To the unmarried and the widows I say that it is well for them to remain unmarried as I am. But if they are not practicing self-control, they should marry. For it is better to marry than to be aflame with passion. (1 Corinthians 7:8-9, NRSV)
The word in question is what the NRSV and other translations render as “unmarried.” Burk writes,
Some readers interpret the “unmarried” generically as anyone who happens to be unmarried regardless of how they got into that situation (e.g., Ciampa and Rosner). For this reason, they think that the “unmarried” would include both the widowed, the divorced, and those who have never been married. On this view, Paul means to address all Christians who happen to be unmarried.
But Burk doesn’t think that word – ἀγάμοις – refers to just anyone who is unmarried. Instead, he thinks that Paul is speaking to those in Corinth who are widowers.
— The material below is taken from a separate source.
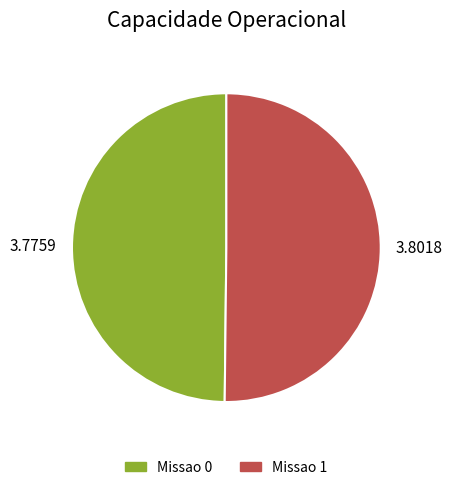

Is it true that Missao 1 is 50% of the pie?

True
His argument rests on a few pieces of evidence.
- The Greek word for “widower” is rarely used in ancient Greek and is never used in the Koine period.
- Furthermore, ἄγαμος is masculine in gender.
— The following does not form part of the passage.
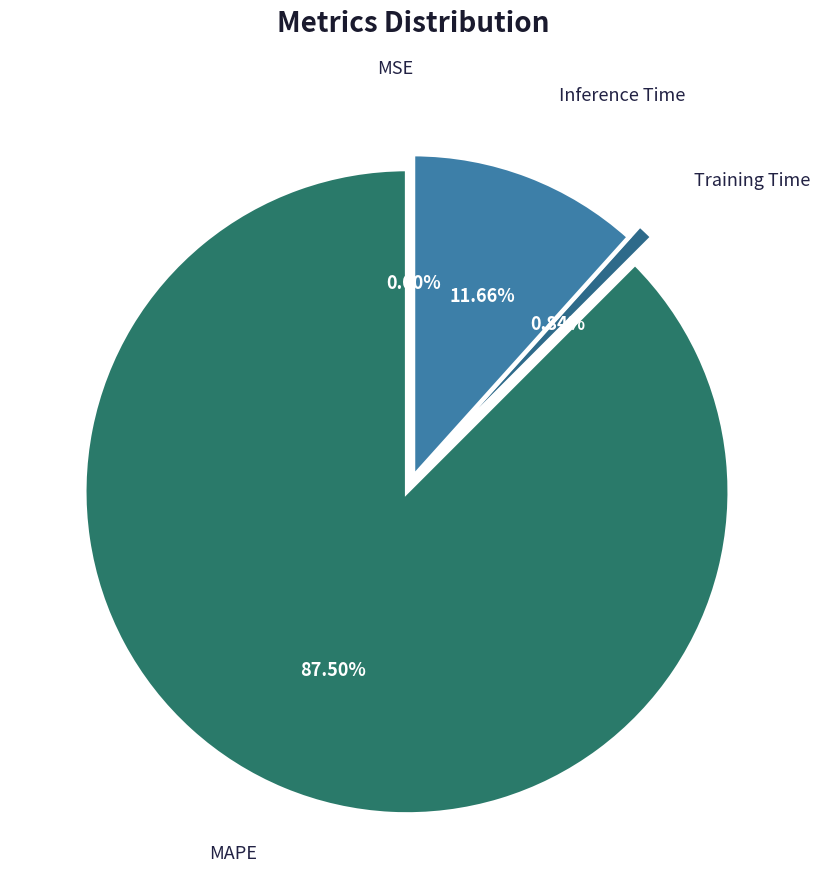

What percentage is the Training Time slice, to the nearest percent?

1%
- The reason it may have never been used was due to the connotations of being a “widow,” most of which were negative.
- Since men who had lost spouses fared far better in society than widows, the term may have gone out of usage.
- Paul uses the same Greek word – ἄγαμος – to refer to the divorced (7:11) and even sets it in contrast to “virgins” (7:34).
- So then Paul may be using ἄγαμος to mean “those previously married.”
If ἄγαμος refers to widowers then this changes the meaning of 7:8. Paul wasn’t just saying they should remain “single” as if they had never married but rather that they should never remarry after having lost a spouse, just as he had. Burk writes,
This suggests that Paul is putting himself into the same category that they are. But it is not a category of singleness in general but a category of widowhood in particular. It is for this reason that many interpreters—including myself—believe that these words imply that Paul was previously married.
Now, I’m not totally convinced by this. That ἄγαμος is masculine may not reveal what Burk and others think it does. After all, as he himself pointed out the word is used to refer to women who have separated from their husbands (7:10-11). That it is masculine may or may not be pertinent.
Regardless, this is an interesting possibility and I’d like to see more exegetical work done to make a solid case for it. The more we learn about Paul, the more insight we will have into the man himself, including his time before his apostolic ministry.
 Paul does mention three people who he calls συγγενής (Romans 16:7, 11), a term which in some contexts can mean physical relatives (Mark 6:4; Acts 10:24) but in others just means something like “compatriot” or “kinsmen.” It is unclear what Paul means in Romans 16:7 and 11 when he employs the term.